Tu... tucunaré? — indago afinal, com os olhos piscando mais do que deviam.
A senhora fica pasma. Tucunaré? Mas se todo mundo sabe que é um acará-bandeira! O acará-bandeira, um peixe brasileiro tão conhecido! Como, aliás, o tucunaré! Mas o tucunaré... — ha-ha — o tucunaré... não, meu senhor, isto não é um tucunaré, ha-ha.
Claro, um acará. Eu sempre confundo. Tucunaré, acará...
E prossegue a noite, numa sucessão lamentável. Até mesmo na rodinha do futebol não me dei muito bem. Antes, temerariamente, ingressei na de literatura, por culpa de uma sobrinha minha que me puxou pela mão e me apresentou como “um grande escritor”. O rapaz que detinha a palavra no momento perguntou o meu nome, eu disse e ele fez “oh”. Perguntei a ele em que trabalhava, e ele disse que era professor de literatura brasileira. “Oh”, fiz eu. Aí ele ficou um pouco embaraçado porque achou que eu fiquei embaraçado porque ele nunca tinha ouvido falar em mim e então, de vez em quando, interrompia a palestra, sorria para o meu lado e me chamava de “o nosso João Osvaldo Vieira”. Houve até uma vez em que, generosamente, disse que “o nosso João Osvaldo sabe isso melhor do que eu”. Fiquei grato, mas não tive condições de permanecer, inclusive porque o papo estava descambando para o processo criativo e não entendo nada de processo criativo, só escrevo.

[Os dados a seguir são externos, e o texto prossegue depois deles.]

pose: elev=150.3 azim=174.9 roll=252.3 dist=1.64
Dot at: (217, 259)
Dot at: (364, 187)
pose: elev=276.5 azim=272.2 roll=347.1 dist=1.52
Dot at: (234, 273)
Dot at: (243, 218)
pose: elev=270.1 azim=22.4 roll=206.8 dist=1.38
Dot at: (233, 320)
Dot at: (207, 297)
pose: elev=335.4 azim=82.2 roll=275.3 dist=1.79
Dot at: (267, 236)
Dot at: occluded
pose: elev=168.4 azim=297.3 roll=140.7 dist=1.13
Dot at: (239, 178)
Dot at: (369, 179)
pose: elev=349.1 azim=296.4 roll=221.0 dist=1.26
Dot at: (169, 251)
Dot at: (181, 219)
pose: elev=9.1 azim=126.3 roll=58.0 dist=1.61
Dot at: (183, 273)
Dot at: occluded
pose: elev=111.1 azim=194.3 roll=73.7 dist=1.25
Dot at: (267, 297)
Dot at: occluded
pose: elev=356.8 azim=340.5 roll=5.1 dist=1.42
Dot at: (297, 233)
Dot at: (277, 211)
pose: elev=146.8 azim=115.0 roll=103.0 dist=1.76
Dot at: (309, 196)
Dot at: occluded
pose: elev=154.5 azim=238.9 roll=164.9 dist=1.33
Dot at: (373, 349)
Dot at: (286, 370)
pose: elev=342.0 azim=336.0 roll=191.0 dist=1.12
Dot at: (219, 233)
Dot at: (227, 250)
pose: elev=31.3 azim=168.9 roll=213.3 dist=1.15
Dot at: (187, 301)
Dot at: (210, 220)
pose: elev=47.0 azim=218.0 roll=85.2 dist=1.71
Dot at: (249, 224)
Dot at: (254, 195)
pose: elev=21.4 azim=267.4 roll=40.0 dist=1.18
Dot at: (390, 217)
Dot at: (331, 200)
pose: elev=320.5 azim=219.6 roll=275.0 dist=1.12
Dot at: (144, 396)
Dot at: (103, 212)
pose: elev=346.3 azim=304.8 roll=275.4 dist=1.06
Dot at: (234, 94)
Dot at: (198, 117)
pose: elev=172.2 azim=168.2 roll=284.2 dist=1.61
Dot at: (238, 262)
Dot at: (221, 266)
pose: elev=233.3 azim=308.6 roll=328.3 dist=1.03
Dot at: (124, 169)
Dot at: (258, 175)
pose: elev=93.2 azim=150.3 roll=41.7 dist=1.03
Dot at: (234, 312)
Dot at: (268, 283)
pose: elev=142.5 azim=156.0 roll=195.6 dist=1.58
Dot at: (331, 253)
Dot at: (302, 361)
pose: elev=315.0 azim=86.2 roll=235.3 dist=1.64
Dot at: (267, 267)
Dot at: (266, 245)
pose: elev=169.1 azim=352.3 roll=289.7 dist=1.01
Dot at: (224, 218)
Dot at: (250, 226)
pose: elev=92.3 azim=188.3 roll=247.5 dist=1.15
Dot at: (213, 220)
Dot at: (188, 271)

Hoje, contudo, sou um homem novo. Li num livro americano, escrito por uma vítima de aflição equivalente à minha, que aconselha um remédio simples para essas situações. Deve-se sorrir com grande confiança e, quando a coisa aperta, dizer “mas não no sul”, ou qualquer variante bem escolhida (na verdade, basta que se variem os pontos cardeais). Funciona. Já testei aqui mesmo em Portugal, estou pronto para o que der e vier. Ontem assisti a toda uma discussão sobre a situação do Timor com um sorriso superior nos lábios que, dentro de pouco tempo, fez com que todos se dirigissem a mim com grande respeito. Há de haver alguns, inclusive, que a esta altura me consideram uma grande autoridade em assuntos timorianos. Notadamente porque um deles, no auge da discussão, exigiu que eu me manifestasse quanto à sua afirmação, segundo a qual a situação do Timor estava sob o perfeito controle da Indonésia. Fez-se uma pausa, todos me olharam. Não me apressei, não apaguei de todo o sorriso. Mirando diretamente o meu interlocutor, balancei um pouco a cabeça e me pronunciei com a gravidade apropriada:
Sim, mas no sul não.
Ele recebeu uma pancada diante da súbita revelação de meu conhecimento íntimo do problema. Hesitou um pouco, mas continuou.
Sim, claro — falou. — No sul, nem tanto, porque, efetivamente...
Fiz muito sucesso, continuei sorrindo. Como vocês sabem, sou muito famoso por essas artes. Não no sul, é claro.